Koloniale Orte in Tübingen: Digitale Stadtkarte des Stadtmuseums
Pressemitteilung vom 06.04.2023
Tübingen und der Kolonialismus: Was hat eine schwäbische Provinzstadt mit europäisch besetzten Ländern im Globalen Süden zu tun? Erstaunlich viel. Im vergangenen Jahr ist das Stadtmuseum Tübingen den Spuren der Kolonialzeit nachgegangen und dabei an vielen Orten fündig geworden. Die Kolonialgeschichte Tübingens lässt sich jetzt auf einer neuen digitalen Stadtkarte erkunden, die unter www.koloniale-orte-tuebingen.de abrufbar ist.
„Kolonialismus spielt sich nicht nur an fernen Orten ab. Wer vor der eigenen Haustür sucht, findet Spuren der Kolonialzeit überall“, sagt Projektleiterin Dr. Evamarie Blattner. Die digitale Stadtkarte enthält Informationen zu 19 verschiedenen Orten in Tübingen, die einen Bezug zur Kolonialgeschichte haben. Texte und Bilder berichten von Kolonialgouverneuren und falschen Generälen, von Bierbrauern in China und Missionaren in Zentralafrika, von kolonialen Waren in Feinkostgeschäften und von Palmenhäusern, aber auch von Forschungsexpeditionen und Völkermorden.
Bereits im Sommer 2022 hatte das Stadtmuseum 13 Stelen an kolonialen Orten im Tübinger Stadtgebiet verteilt und dazu gut besuchte Stadtführungen veranstaltet. Viele Bürger_innen brachten ihre kolonialen Geschichten und Gegenstände zu Workshops ins Museum. Die Ergebnisse aus den Workshops, die Informationen der Stelen und weiterführendes Material finden sich nun auf der digitalen Stadtkarte wieder. Das Projekt „Koloniale Orte in Tübingen“ entstand in Kooperation mit dem Deutschen Seminar der Universität Tübingen und wurde entwickelt im Rahmen von „dive.in. Programm für digitale Interaktionen“ der Kulturstiftung des Bundes, gefördert durch die Beauftragte der Bundesregierung für Kultur und Medien (BKM) im Rahmen Neustart Kultur.

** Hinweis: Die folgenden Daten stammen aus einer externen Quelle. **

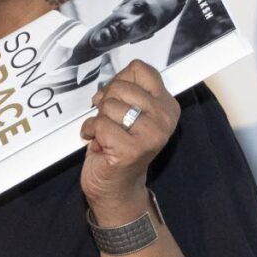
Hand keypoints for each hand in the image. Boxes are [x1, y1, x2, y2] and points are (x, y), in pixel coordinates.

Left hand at [79, 60, 178, 219]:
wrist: (117, 188)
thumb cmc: (119, 147)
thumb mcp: (130, 113)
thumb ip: (127, 91)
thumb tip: (112, 80)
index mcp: (166, 105)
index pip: (139, 69)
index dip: (118, 81)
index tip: (117, 99)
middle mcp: (164, 118)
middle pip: (120, 86)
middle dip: (105, 102)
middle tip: (108, 120)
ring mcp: (150, 135)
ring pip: (108, 105)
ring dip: (98, 119)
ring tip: (105, 134)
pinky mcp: (131, 149)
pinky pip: (99, 124)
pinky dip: (90, 132)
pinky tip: (98, 143)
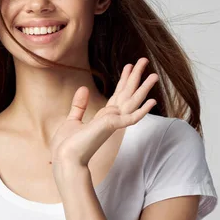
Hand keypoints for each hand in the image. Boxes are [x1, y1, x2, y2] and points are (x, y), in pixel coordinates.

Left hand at [49, 57, 158, 171]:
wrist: (65, 160)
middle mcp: (111, 119)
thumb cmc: (67, 146)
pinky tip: (153, 101)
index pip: (117, 94)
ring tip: (155, 74)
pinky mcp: (112, 127)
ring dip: (144, 87)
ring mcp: (113, 123)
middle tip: (145, 60)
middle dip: (135, 76)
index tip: (129, 66)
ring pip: (132, 101)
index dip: (124, 79)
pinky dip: (143, 110)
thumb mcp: (72, 120)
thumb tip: (83, 89)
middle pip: (127, 93)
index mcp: (103, 117)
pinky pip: (132, 118)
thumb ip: (79, 105)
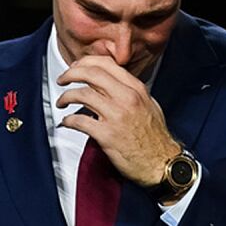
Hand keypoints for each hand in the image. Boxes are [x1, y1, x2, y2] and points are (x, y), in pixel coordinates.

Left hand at [57, 56, 179, 186]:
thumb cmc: (157, 139)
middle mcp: (126, 98)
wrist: (163, 163)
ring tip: (62, 102)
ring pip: (81, 94)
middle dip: (71, 73)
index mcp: (136, 89)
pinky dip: (68, 120)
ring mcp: (116, 116)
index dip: (86, 62)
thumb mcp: (150, 105)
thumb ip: (132, 92)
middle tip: (63, 79)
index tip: (77, 67)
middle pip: (91, 74)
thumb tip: (114, 84)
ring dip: (66, 96)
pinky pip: (79, 120)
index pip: (106, 64)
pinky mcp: (107, 135)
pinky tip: (67, 122)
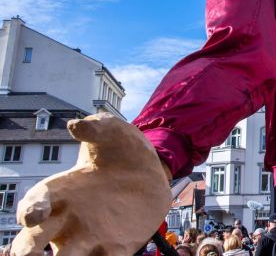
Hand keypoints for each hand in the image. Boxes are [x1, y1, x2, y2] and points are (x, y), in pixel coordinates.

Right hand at [12, 113, 171, 255]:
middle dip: (27, 252)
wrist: (155, 170)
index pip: (34, 203)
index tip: (33, 215)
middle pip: (34, 242)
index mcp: (62, 191)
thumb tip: (76, 125)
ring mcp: (91, 236)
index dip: (29, 210)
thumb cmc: (125, 150)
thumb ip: (96, 127)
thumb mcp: (114, 132)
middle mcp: (69, 219)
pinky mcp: (116, 248)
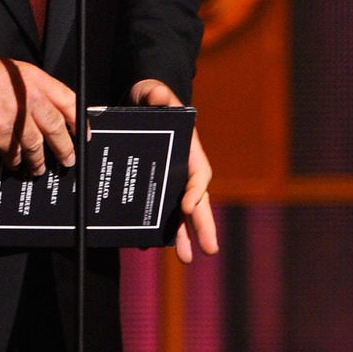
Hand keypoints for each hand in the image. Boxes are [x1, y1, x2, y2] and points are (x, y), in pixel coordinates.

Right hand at [0, 53, 76, 175]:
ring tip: (39, 168)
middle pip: (57, 127)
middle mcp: (30, 97)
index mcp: (35, 79)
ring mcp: (16, 116)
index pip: (69, 101)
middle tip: (67, 159)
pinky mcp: (0, 132)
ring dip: (39, 161)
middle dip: (64, 147)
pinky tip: (16, 164)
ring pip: (37, 145)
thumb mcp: (13, 72)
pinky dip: (16, 162)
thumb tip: (46, 108)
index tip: (81, 133)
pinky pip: (14, 153)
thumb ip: (32, 88)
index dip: (78, 121)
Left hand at [130, 79, 218, 262]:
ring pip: (181, 212)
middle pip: (198, 200)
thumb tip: (161, 98)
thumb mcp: (155, 93)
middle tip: (210, 250)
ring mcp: (172, 180)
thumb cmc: (153, 98)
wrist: (143, 104)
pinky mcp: (157, 186)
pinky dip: (158, 228)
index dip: (196, 190)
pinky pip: (160, 210)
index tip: (189, 207)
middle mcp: (185, 169)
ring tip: (186, 258)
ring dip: (185, 235)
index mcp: (189, 150)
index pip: (198, 173)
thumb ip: (159, 96)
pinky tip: (150, 245)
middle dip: (203, 225)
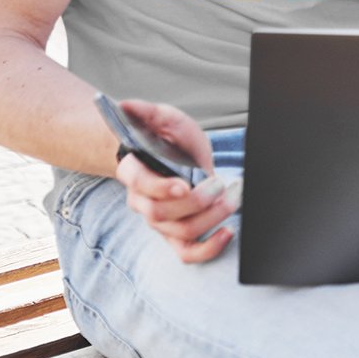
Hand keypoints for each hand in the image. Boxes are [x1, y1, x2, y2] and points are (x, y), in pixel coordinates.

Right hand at [114, 100, 234, 262]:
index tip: (185, 184)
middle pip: (161, 214)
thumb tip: (126, 105)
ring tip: (232, 198)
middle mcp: (142, 201)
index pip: (140, 185)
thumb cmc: (162, 137)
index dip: (161, 188)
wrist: (168, 154)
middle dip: (196, 201)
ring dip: (211, 218)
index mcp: (133, 172)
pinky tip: (227, 233)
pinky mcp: (176, 231)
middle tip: (220, 184)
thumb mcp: (161, 117)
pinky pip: (187, 252)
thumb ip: (145, 111)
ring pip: (179, 231)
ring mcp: (159, 220)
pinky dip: (208, 248)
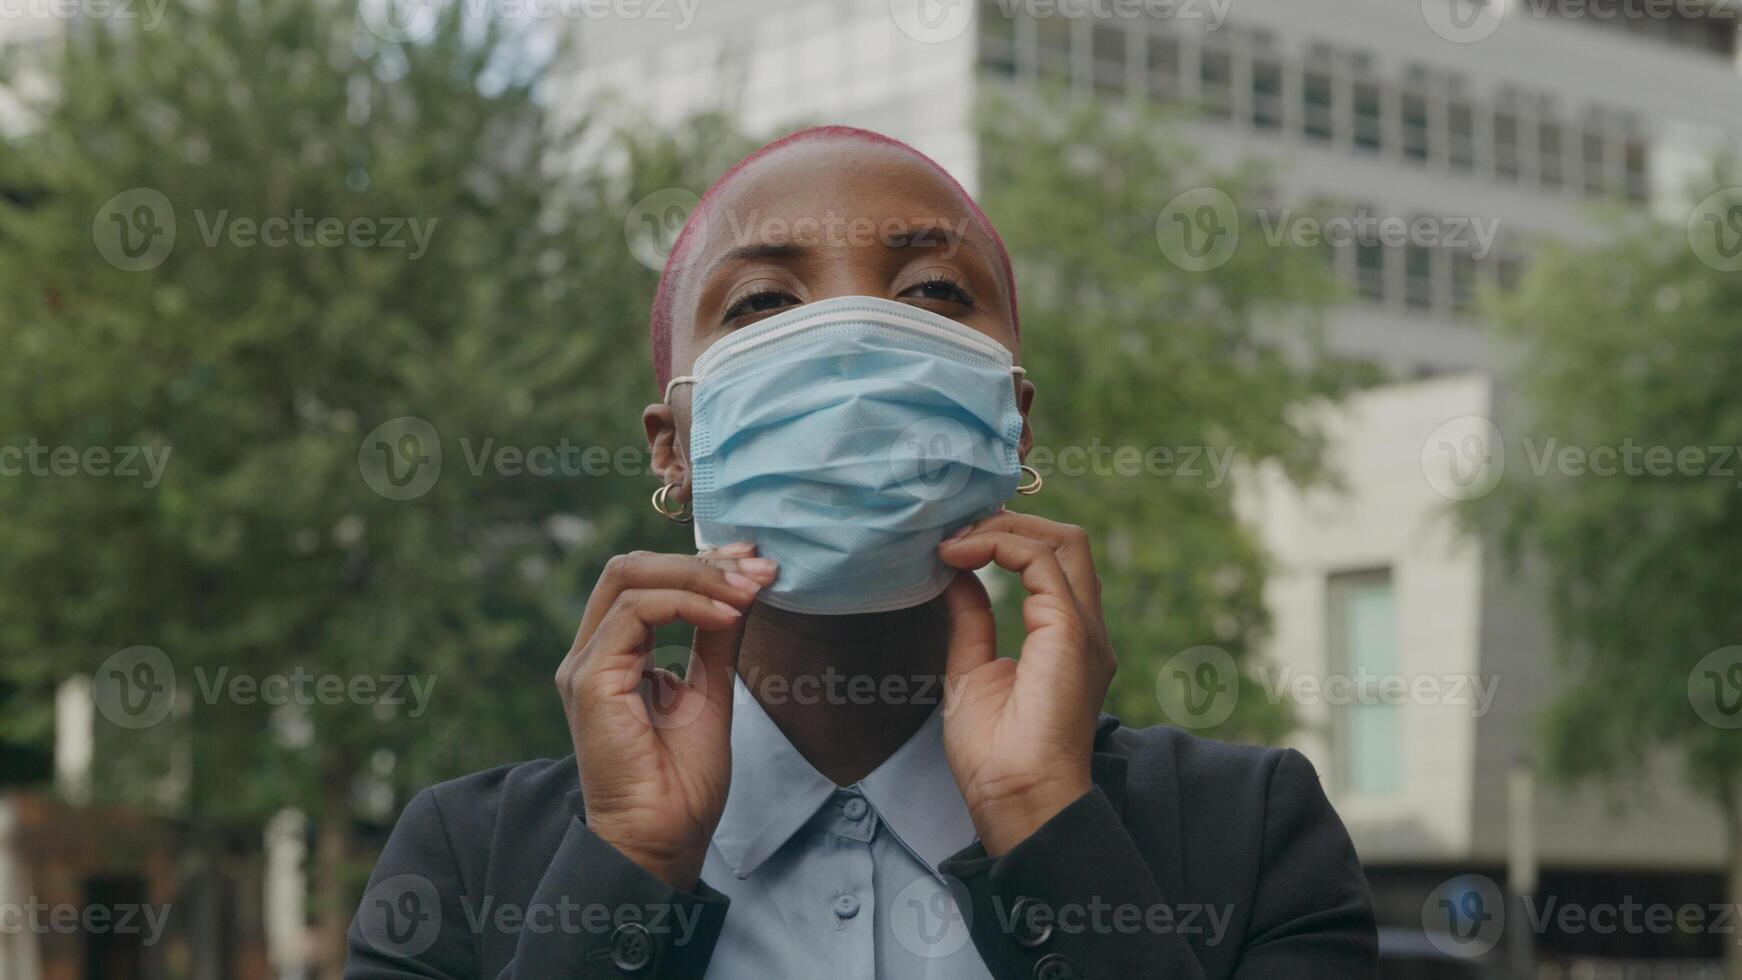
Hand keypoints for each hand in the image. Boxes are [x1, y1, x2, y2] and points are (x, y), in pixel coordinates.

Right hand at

Als nächstes beschäftigt sich das Stadtmuseum mit postkolonialen Herausforderungen und nimmt die postkoloniale Geschichte Tübingens ab 1945 und die Auswirkungen in der Stadt bis heute in den Fokus. Die Mitarbeiter_innen recherchieren umfassend in Archiven und betreiben Feldforschung. Im Laufe des Jahres finden Workshops, Vorträge und Führungen statt. Dafür erhält das Stadtmuseum eine Förderung durch den Innovationsfonds Kunst des Ministeriums für Wissenschaft, Forschung und Kunst Baden-Württemberg. Die Ergebnisse beider Projekte werden schließlich in der neuen Dauerausstellung zur Stadtgeschichte zu sehen sein.